• Extrait à lire:
────────
Ingénieur en réseaux informatiques et auteur de Cyberstructure : L’Internet, un espace politique, Stéphane Bortzmeyer estime que le numérique est souvent révélateur de fractures plus anciennes, mais que « du fait que l’activité soit en ligne, des lois sont adoptées alors que si elles étaient appliquées dans le monde réel, elles seraient associées à un État autoritaire ».
Quoi qu'il en soit, le train est en marche. De nombreuses solutions techniques sont avancées pour vérifier l’âge en ligne : empreinte de carte bleue, reconnaissance faciale, identité numérique, signature cryptographique, certification par un organisme tiers...
Toutes impliquent de multiplier les données personnelles fournies, ce qui peut être perçu comme contraire au principe de minimisation induit par le Règlement Général sur la Protection des Données (RGPD). Selon la législation européenne, les données personnelles collectées doivent être adéquates, pertinentes et limitées. Une manière d'assurer la protection de la vie privée, mais aussi de prévenir les risques liés aux cybermenaces.
« Il y a toujours un risque que les données soient compromises dès qu’une information est en ligne », reconnaît Antoine Gaume, ingénieur et expert IT & Privacy à la Commission Nationale de l'Informatique et des Libertés (CNIL). La fuite de données subie par Free en octobre 2024, où des copies de pièces d’identité ont été revendues sur les marchés noirs, en est une illustration.
Le risque 0 n’existe pas. Plus il y a de données fournies, plus il y a de risques.
Stéphane Bortzmeyer
Des tiers vérificateurs entre les internautes et les sites
Face à ces inquiétudes, la CNIL recommande le double anonymat, qui consiste en une certification de l'âge par un organisme extérieur. Un tiers de confiance se positionnerait ainsi en intermédiaire entre le site et un·e visiteur·se. Cette structure tierce aurait connaissance de l'identité de l'internaute et fournirait à la plateforme uniquement une preuve de majorité sous forme de clé cryptographique. Aucune donnée personnelle ne serait donc fournie au site visité.
« Le double anonymat fonctionne très bien en labo, mais en pratique de nombreux défis techniques perdurent. Il n’a d’ailleurs pas encore été déployé », pointe Stéphane Bortzmeyer. Dans l'attente, les sites devraient se retrouver à développer leur propre solution pour vérifier l'âge des internautes.
Pornhub est une entreprise opaque, nous ne savons pas ce qu’ils font de leurs données. Pourquoi leur en fournir davantage ?
Stéphane Bortzmeyer
S’il y a encore des obstacles à dépasser pour rendre opérationnel le double anonymat, plusieurs acteurs privés fournissent déjà des services de vérification d’identité et pourraient le proposer, dont Ariadnext et Yoti. Docaposte propose une alternative publique. D'autres solutions publiques pourraient également être envisagées, notamment via l’identité numérique.
Entre confiance et défiance
« L’idéal serait d'offrir aux internautes le choix entre des acteurs publics et privés afin qu’ils puissent s’orienter vers la solution qui leur apporte le plus de confiance », souligne Vincent Toubiana, chef du Laboratoire d’innovation numérique de la CNIL.
────────
• Lignes recensées:
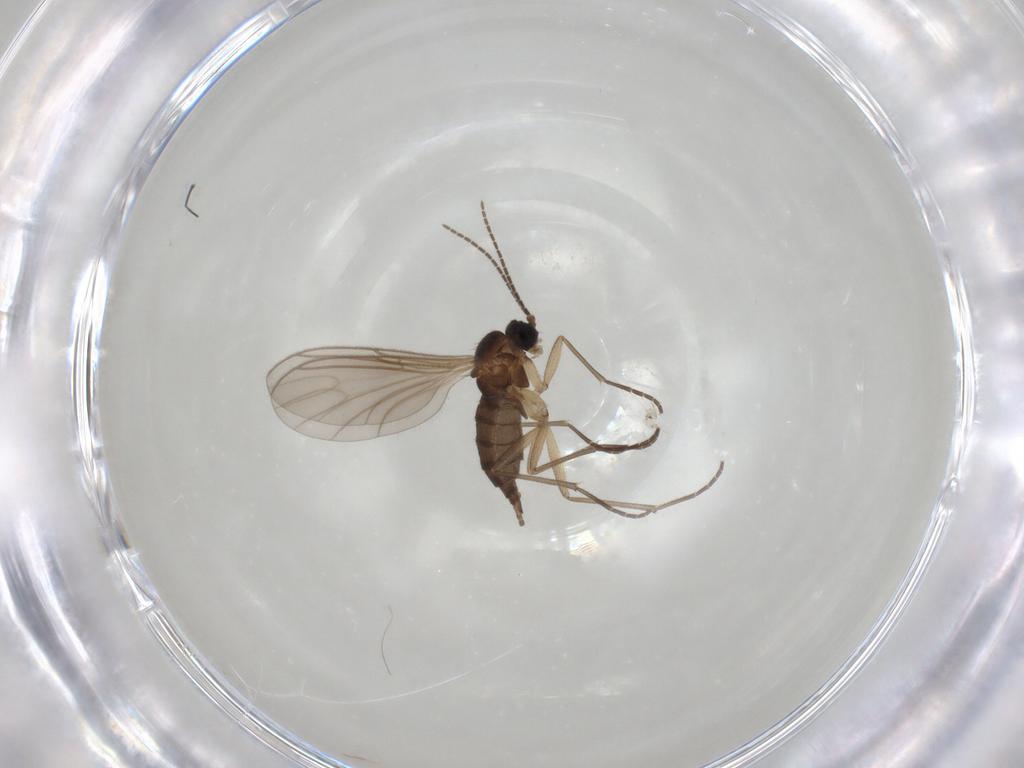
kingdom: Animalia
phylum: Arthropoda
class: Insecta
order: Diptera
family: Sciaridae
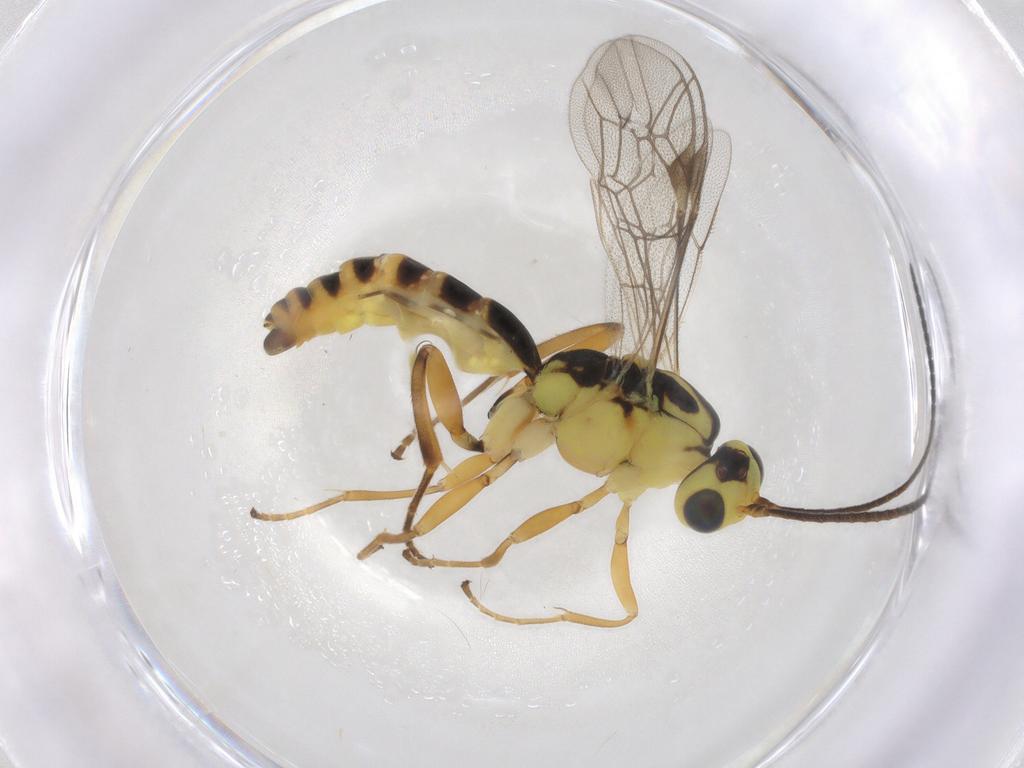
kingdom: Animalia
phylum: Arthropoda
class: Insecta
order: Hymenoptera
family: Ichneumonidae
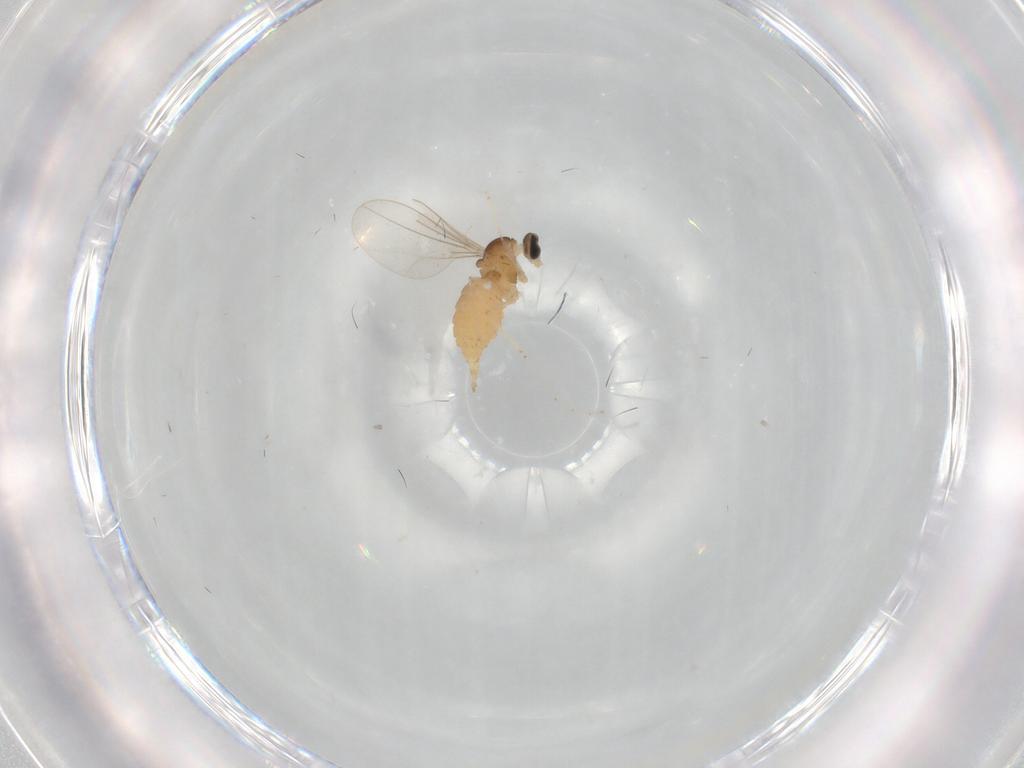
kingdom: Animalia
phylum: Arthropoda
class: Insecta
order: Diptera
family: Cecidomyiidae
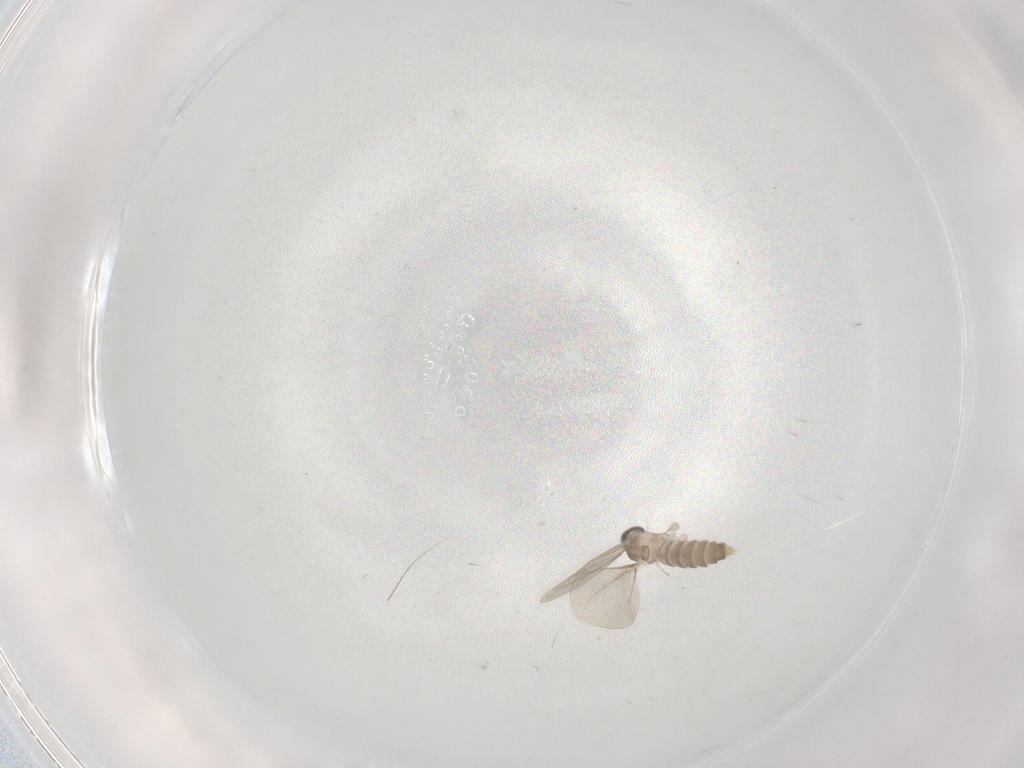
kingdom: Animalia
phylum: Arthropoda
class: Insecta
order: Diptera
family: Cecidomyiidae
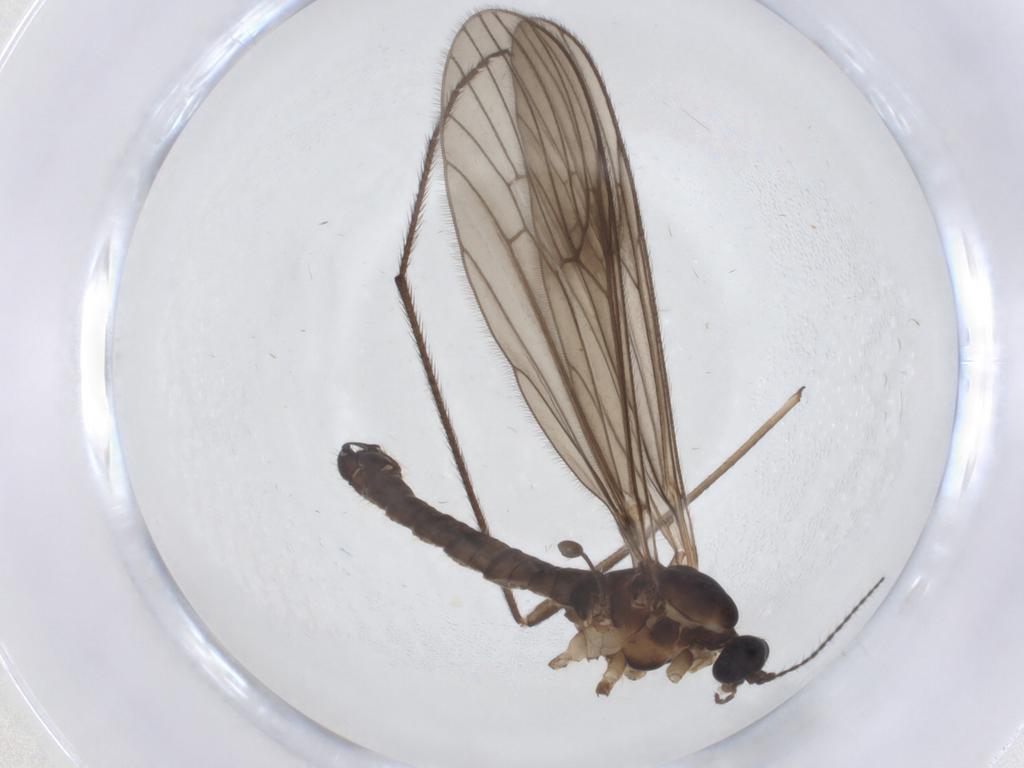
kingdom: Animalia
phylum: Arthropoda
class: Insecta
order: Diptera
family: Limoniidae
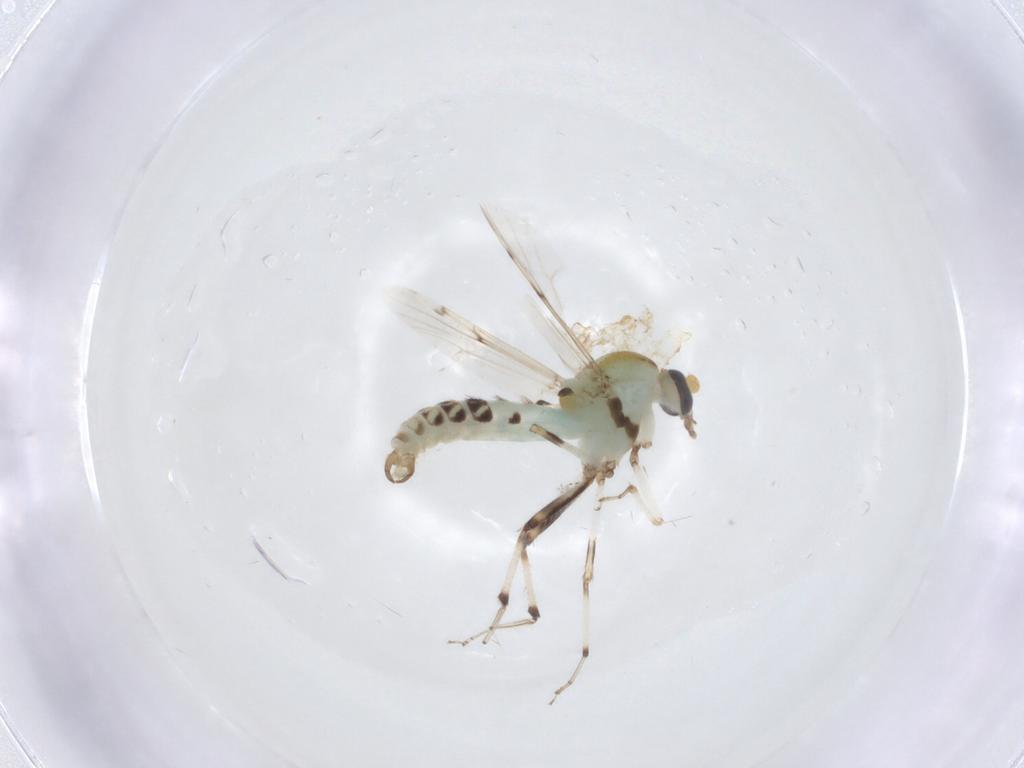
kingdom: Animalia
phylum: Arthropoda
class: Insecta
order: Diptera
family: Ceratopogonidae
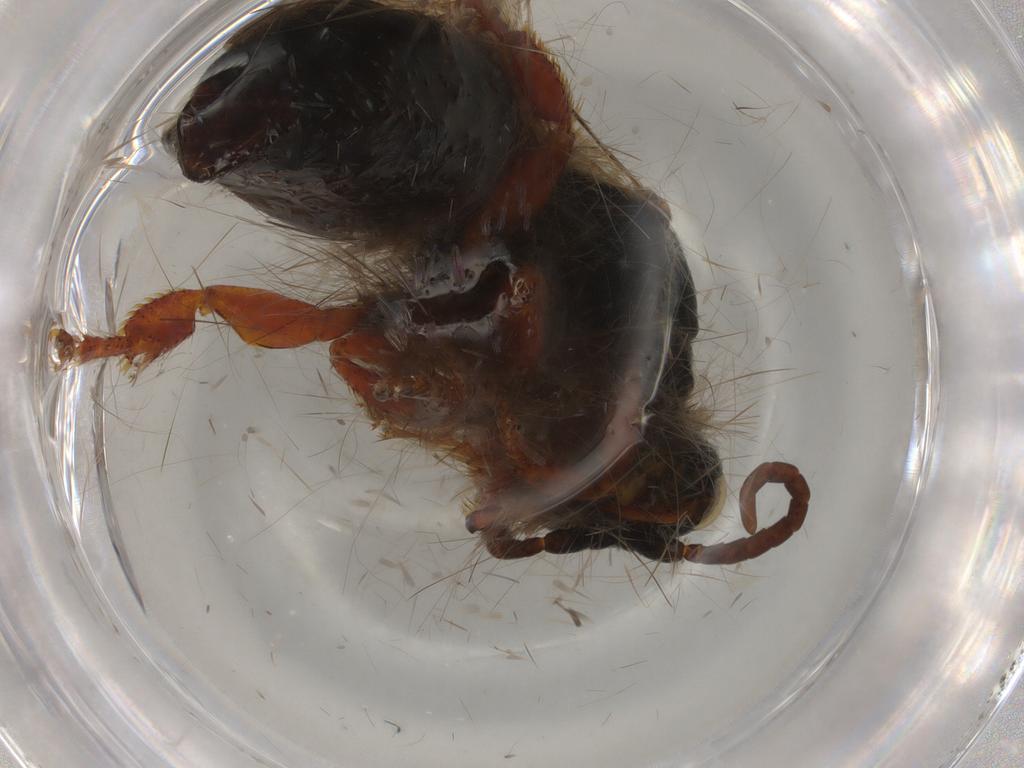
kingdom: Animalia
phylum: Arthropoda
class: Insecta
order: Hymenoptera
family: Tiphiidae
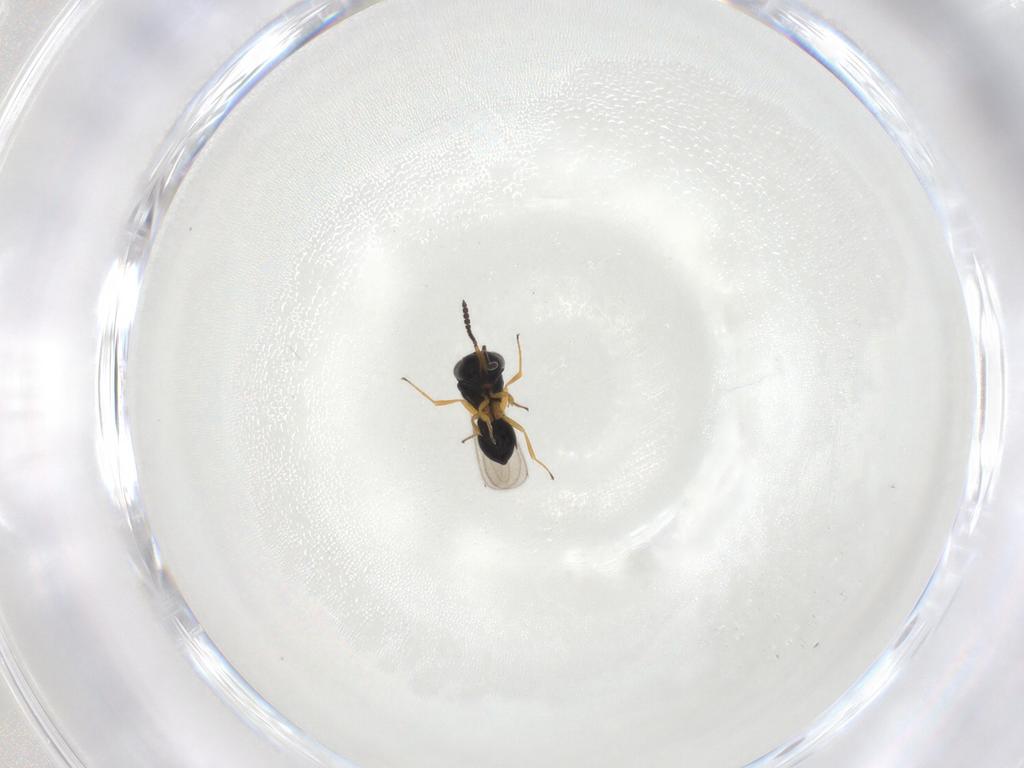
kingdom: Animalia
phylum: Arthropoda
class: Insecta
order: Hymenoptera
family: Scelionidae
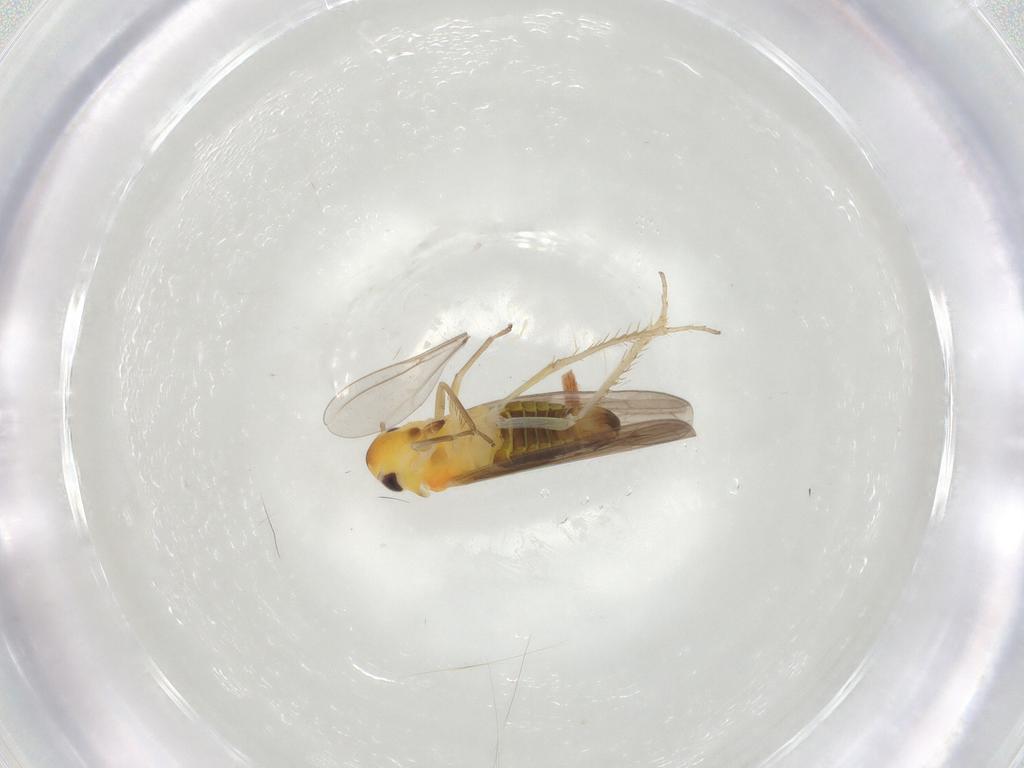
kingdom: Animalia
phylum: Arthropoda
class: Insecta
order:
────────
• Consigne 1:
Résumez en deux phrases le paragraphe de l'extrait qui commence par « Face à ces inquiétudes », en conservant ses faits principaux.
• Consigne 2:
Recopiez le passage de l'extrait situé entre « Quoi qu'il en » et « liés aux cybermenaces. », bornes comprises, en remplaçant « données personnelles » par « informations personnelles ».
Les lignes proviennent d'une autre source que l'extrait.

• Réponse complète 1:
La CNIL recommande le double anonymat, où un organisme extérieur certifie l'âge en servant d'intermédiaire entre le site et l'internaute. Ce tiers connaît l'identité de l'internaute, mais ne transmet à la plateforme qu'une preuve de majorité sous forme de clé cryptographique, si bien qu'aucune donnée personnelle n'est fournie au site visité.

• Réponse complète 2:
Quoi qu'il en soit, le train est en marche. De nombreuses solutions techniques sont avancées pour vérifier l’âge en ligne : empreinte de carte bleue, reconnaissance faciale, identité numérique, signature cryptographique, certification par un organisme tiers...
Toutes impliquent de multiplier les informations personnelles fournies, ce qui peut être perçu comme contraire au principe de minimisation induit par le Règlement Général sur la Protection des Données (RGPD). Selon la législation européenne, les informations personnelles collectées doivent être adéquates, pertinentes et limitées. Une manière d'assurer la protection de la vie privée, mais aussi de prévenir les risques liés aux cybermenaces.